What is expected >> Every line below that includes the word "software" needs to be copied.

Source data >>
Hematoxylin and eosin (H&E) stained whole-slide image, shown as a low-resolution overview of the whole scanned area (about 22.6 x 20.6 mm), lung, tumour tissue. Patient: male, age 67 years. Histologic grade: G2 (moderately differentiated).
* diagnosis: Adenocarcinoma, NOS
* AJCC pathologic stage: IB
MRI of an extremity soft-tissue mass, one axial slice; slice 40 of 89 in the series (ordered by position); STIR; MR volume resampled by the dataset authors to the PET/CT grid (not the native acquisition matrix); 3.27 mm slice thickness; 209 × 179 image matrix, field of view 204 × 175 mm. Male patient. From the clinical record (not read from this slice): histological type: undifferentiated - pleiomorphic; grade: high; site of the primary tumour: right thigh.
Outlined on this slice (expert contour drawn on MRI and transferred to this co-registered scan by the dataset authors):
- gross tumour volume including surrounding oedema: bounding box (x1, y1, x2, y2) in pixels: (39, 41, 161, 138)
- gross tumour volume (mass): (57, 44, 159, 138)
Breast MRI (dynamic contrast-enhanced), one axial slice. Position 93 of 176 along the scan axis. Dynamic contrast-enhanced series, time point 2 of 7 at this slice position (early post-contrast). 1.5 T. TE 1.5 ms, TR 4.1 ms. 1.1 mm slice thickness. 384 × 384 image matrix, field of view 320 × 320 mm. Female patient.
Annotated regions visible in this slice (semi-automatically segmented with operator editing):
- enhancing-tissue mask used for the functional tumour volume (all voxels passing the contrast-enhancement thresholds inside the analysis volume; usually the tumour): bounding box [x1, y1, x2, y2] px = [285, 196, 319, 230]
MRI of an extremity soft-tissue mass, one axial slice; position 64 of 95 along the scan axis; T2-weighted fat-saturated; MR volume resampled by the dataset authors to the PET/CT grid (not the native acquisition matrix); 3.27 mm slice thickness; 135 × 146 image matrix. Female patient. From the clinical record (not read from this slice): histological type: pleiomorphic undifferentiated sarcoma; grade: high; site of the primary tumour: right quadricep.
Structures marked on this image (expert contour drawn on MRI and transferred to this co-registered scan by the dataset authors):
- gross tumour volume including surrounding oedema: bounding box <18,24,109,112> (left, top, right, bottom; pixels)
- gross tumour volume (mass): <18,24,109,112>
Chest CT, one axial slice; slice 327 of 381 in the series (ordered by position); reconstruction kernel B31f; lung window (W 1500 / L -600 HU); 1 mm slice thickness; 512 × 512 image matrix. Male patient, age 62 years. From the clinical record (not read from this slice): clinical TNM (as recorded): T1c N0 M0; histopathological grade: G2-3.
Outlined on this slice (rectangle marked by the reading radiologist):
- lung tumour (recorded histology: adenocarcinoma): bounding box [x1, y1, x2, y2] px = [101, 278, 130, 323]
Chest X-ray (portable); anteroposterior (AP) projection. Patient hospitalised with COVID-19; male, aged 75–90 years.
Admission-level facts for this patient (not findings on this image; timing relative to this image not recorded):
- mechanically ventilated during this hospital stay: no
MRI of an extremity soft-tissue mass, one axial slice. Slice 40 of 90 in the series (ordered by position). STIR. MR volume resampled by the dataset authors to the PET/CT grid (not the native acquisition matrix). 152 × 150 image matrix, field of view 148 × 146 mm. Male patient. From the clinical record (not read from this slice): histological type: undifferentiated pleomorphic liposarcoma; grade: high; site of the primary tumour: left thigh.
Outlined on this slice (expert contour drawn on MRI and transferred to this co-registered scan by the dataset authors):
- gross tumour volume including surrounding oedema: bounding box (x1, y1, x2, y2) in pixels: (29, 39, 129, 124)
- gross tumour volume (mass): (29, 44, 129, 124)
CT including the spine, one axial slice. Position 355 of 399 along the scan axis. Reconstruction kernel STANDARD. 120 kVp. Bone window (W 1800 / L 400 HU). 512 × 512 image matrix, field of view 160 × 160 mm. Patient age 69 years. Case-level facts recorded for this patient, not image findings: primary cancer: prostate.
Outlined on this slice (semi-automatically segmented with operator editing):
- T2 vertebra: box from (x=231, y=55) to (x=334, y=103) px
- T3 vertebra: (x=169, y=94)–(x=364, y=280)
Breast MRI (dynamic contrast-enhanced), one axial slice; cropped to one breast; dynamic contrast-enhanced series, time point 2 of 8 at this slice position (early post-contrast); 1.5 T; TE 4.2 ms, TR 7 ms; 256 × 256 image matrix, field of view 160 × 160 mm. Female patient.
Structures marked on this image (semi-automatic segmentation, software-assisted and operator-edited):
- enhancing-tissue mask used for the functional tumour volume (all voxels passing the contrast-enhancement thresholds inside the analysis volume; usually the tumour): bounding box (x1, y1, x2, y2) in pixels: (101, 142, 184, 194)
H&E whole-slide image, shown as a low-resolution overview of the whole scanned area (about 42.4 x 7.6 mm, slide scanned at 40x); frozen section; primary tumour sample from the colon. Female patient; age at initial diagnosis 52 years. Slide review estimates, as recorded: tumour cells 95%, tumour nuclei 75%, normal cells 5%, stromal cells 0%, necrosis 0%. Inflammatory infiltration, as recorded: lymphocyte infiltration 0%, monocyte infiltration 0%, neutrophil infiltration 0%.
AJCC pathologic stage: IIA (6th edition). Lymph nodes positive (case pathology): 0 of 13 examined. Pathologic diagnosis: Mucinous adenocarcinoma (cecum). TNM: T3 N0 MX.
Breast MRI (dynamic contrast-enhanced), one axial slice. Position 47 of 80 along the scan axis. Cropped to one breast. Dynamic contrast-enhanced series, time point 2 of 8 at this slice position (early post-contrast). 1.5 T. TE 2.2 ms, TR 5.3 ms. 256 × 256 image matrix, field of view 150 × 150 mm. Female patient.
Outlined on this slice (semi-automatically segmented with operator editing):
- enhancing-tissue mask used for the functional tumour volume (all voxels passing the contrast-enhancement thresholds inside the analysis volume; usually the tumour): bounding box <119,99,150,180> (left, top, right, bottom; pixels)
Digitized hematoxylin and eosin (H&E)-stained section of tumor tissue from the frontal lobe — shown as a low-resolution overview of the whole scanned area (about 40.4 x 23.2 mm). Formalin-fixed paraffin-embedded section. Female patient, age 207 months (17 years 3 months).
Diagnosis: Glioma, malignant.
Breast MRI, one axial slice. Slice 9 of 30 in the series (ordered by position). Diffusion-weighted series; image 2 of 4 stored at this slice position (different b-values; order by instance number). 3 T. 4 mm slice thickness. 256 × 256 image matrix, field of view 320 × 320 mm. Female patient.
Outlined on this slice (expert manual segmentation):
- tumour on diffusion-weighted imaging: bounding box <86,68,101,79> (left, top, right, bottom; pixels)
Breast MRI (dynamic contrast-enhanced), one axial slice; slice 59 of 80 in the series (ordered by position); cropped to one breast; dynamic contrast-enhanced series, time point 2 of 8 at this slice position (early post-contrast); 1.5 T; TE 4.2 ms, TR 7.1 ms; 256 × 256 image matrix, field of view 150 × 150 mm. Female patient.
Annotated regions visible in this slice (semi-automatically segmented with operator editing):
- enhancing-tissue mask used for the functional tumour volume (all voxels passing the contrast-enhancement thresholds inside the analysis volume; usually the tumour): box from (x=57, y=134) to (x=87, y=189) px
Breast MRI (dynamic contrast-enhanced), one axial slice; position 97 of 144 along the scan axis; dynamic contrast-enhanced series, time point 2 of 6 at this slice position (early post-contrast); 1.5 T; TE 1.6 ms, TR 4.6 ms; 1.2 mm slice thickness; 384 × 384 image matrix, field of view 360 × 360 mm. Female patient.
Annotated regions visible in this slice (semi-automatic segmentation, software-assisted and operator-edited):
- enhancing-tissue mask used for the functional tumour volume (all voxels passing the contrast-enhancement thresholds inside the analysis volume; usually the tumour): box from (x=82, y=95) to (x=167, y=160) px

Task response >>
Structures marked on this image (semi-automatic segmentation, software-assisted and operator-edited):
Annotated regions visible in this slice (semi-automatic segmentation, software-assisted and operator-edited):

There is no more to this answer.